Work required: Return each line of the listing that has the word "resolution" in it.

Records provided:
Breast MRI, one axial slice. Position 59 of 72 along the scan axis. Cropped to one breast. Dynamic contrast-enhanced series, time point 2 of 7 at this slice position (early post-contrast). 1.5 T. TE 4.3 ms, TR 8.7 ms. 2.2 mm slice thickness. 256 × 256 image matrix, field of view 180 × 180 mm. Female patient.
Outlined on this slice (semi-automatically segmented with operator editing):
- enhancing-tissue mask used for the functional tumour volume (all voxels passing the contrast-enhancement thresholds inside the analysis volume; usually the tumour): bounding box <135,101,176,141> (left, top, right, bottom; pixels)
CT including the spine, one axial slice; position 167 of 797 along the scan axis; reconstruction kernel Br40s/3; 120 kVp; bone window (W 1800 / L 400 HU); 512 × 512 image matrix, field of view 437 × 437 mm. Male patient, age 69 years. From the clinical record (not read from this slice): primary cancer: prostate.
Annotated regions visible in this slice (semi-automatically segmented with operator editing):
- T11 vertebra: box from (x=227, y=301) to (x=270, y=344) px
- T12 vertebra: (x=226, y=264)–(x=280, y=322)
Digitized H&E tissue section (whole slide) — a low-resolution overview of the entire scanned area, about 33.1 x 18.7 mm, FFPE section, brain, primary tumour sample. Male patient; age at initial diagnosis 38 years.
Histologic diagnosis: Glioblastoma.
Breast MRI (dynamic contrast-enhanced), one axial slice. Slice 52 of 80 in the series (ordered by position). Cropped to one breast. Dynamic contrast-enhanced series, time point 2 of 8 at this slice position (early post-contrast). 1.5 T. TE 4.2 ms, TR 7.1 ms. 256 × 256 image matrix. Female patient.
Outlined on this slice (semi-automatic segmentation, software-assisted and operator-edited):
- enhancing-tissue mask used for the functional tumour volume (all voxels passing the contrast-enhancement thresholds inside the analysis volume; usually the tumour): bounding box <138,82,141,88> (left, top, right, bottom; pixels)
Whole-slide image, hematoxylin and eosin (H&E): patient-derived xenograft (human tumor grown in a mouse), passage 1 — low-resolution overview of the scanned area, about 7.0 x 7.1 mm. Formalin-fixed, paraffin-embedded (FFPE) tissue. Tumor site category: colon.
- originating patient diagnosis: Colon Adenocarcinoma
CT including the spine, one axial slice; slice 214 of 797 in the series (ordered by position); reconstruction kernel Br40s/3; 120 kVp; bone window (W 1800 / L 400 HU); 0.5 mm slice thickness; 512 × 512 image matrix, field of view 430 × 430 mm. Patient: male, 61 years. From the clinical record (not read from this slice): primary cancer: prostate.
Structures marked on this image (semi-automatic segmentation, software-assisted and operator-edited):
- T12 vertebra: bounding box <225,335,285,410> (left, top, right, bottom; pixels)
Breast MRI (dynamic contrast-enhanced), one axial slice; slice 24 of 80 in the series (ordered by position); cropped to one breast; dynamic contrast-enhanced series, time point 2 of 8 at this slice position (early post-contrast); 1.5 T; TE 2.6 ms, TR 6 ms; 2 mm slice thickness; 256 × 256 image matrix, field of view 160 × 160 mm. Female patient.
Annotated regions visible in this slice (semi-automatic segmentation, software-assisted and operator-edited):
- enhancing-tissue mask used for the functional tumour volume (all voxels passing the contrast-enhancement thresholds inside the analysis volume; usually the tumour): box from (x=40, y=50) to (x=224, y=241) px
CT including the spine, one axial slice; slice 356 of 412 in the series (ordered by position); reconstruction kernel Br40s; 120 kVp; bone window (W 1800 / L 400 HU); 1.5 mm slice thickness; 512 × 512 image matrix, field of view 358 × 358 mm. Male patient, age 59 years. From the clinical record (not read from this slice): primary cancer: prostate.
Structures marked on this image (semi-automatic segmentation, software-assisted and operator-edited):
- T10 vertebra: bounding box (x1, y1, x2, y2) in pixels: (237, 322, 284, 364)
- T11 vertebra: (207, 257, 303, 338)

Output for this exercise:
Digitized H&E tissue section (whole slide) — a low-resolution overview of the entire scanned area, about 33.1 x 18.7 mm, FFPE section, brain, primary tumour sample. Male patient; age at initial diagnosis 38 years.
Whole-slide image, hematoxylin and eosin (H&E): patient-derived xenograft (human tumor grown in a mouse), passage 1 — low-resolution overview of the scanned area, about 7.0 x 7.1 mm. Formalin-fixed, paraffin-embedded (FFPE) tissue. Tumor site category: colon.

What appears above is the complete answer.